Tuesday, October 16, 2012

Remembering Billy


Writing a book can be a mystical experience. Things happen that sometimes cannot be explained. Like last month after the final proofread for Smoke Signals: The Native Takeback of North America’s Tobacco Industry, which will be in bookstores next month.

Once a book is off to print it’s time to reorganize your life; organize and file notes, toss outdated stuff to make space. I was at my burning barrel feeding outdated files into a fine autumn fire. As I steered a handful of 1999 tax papers toward the leaping flames, a breeze caught it, scattering some.
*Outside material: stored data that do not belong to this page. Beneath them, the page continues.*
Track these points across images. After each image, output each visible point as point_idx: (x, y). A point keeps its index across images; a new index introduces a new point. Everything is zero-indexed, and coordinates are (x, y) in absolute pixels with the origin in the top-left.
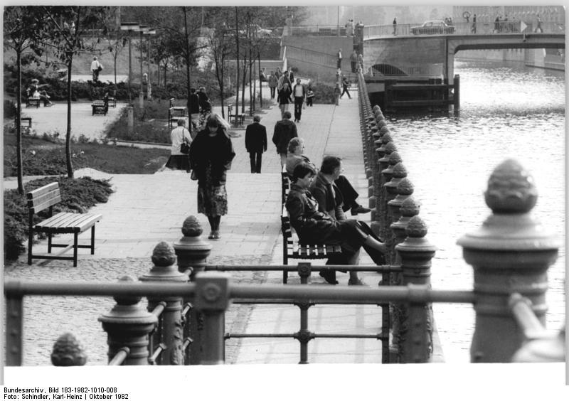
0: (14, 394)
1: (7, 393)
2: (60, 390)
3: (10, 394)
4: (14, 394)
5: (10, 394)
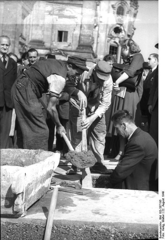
0: (162, 234)
1: (162, 237)
2: (161, 215)
3: (162, 236)
4: (162, 234)
5: (162, 236)
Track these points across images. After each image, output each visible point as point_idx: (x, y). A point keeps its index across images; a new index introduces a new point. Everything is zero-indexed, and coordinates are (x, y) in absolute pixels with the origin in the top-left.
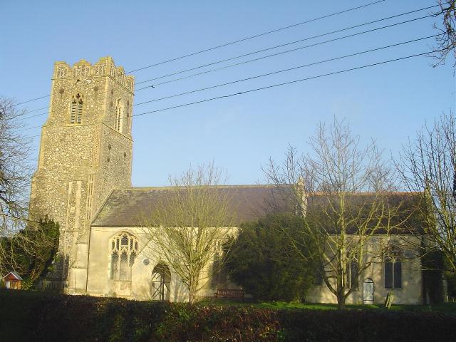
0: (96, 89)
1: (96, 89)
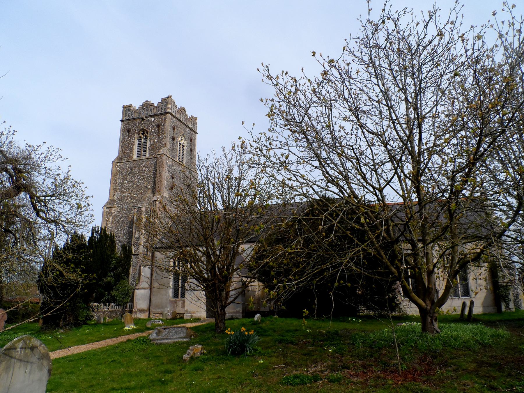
0: (158, 126)
1: (158, 126)
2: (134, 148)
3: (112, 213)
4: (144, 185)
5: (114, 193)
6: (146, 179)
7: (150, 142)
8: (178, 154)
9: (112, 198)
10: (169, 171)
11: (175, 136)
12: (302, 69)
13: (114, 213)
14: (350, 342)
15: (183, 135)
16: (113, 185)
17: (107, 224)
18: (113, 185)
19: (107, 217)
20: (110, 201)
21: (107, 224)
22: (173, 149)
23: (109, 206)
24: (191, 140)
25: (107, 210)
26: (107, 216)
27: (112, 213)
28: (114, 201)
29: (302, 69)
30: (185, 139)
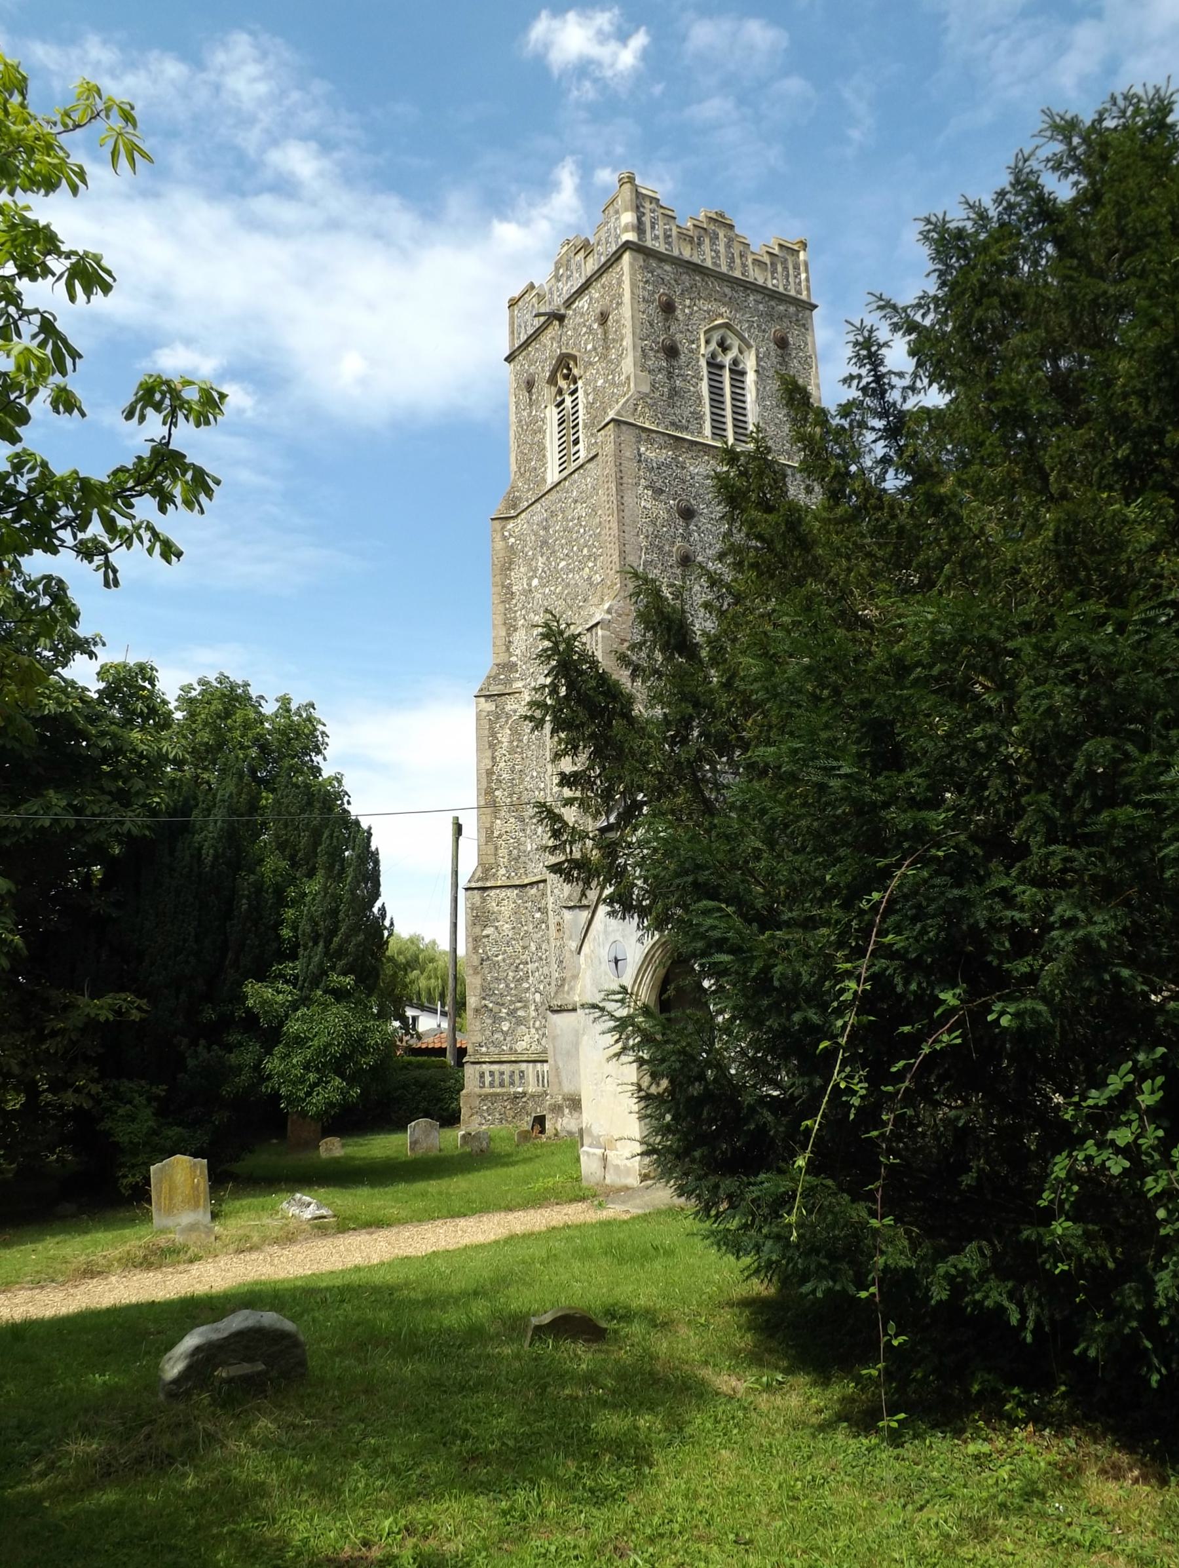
2: (548, 445)
3: (508, 717)
4: (581, 577)
5: (509, 635)
6: (585, 551)
7: (587, 394)
8: (707, 409)
9: (502, 658)
10: (658, 492)
11: (678, 336)
12: (1169, 77)
13: (515, 711)
14: (1054, 331)
15: (726, 326)
16: (501, 608)
17: (494, 758)
18: (501, 608)
19: (494, 734)
20: (495, 670)
21: (494, 758)
22: (674, 392)
23: (495, 690)
24: (782, 343)
25: (489, 706)
26: (491, 728)
27: (508, 717)
28: (512, 667)
29: (1169, 77)
30: (742, 339)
I retrieved the escapees and as I started to toss them into the barrel saw the name ‘Billy’ on one of the pages.

I flipped through pages and saw the following sentence: “Billy Skead was buried almost three months ago but the question continues to prick the conscience of this troubled community: Why did he die?”
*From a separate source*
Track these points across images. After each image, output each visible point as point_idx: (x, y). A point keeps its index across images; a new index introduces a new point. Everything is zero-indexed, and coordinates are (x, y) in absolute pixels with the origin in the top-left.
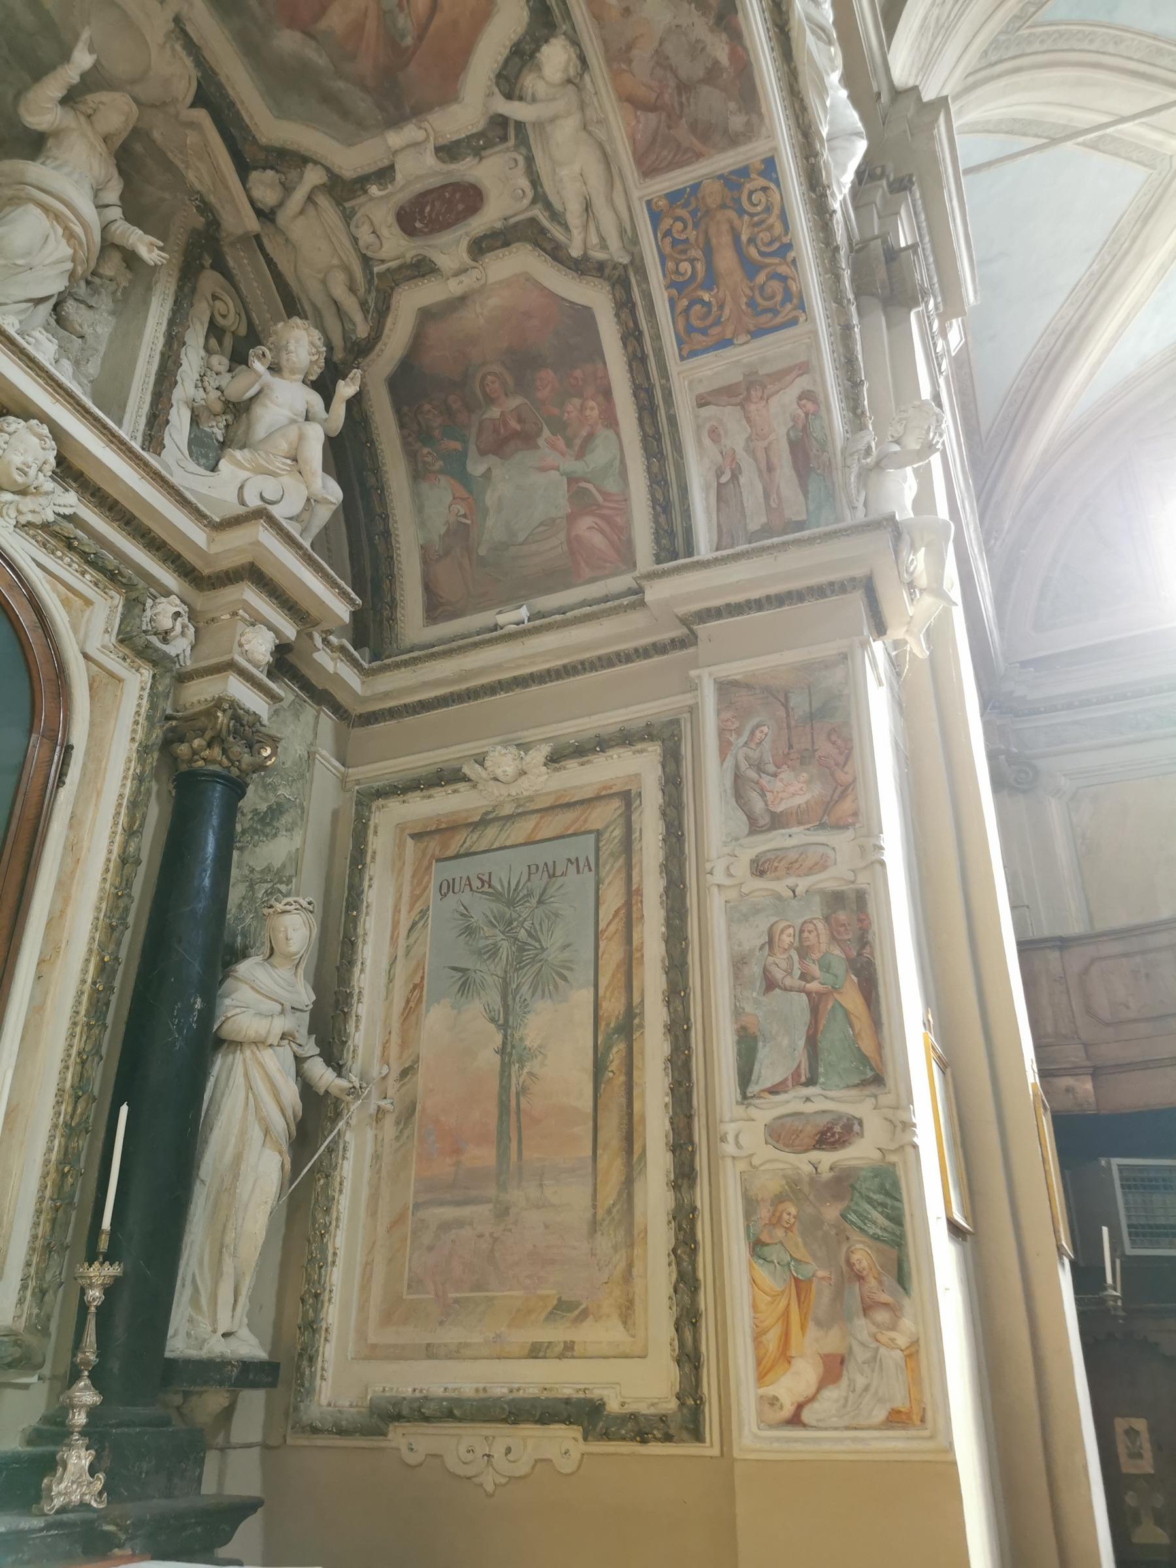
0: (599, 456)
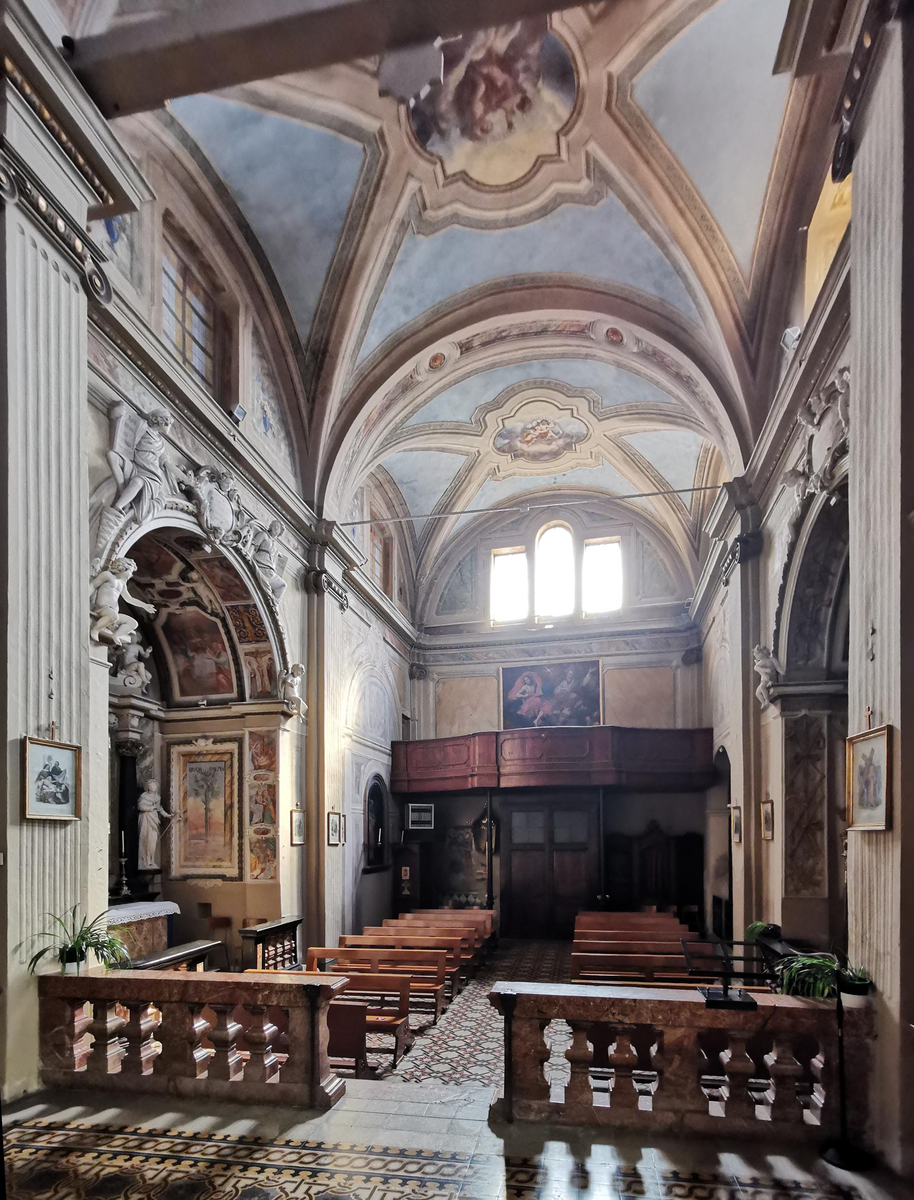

Lost 1976 News Story about Billy Skead

I was stunned. That was the opening sentence of a story I had written in 1976 about a 22-year-old Indian man who didn’t need to die, but did because of the unbearable social conditions our society had allowed to develop in northwestern Ontario. The same conditions that continue to exist four decades later in places like Attawapiskat on James Bay.

 

I keep everything I write but the Billy Skead story had gone missing many years before. I had looked for it many times because it contained some shocking statistics on violent deaths in the Kenora region. Most recently I had looked for it to see if I could reference any of it in Smoke Signals. I gave it up as lost forever.

The deeper I got into the writing of Smoke Signals, the more I thought about Billy Skead. I didn’t have his story to reference but I did have the memory. So I decided, for no explainable reason, to dedicate the book to him.

After re-reading that long-lost story, I’m glad I did.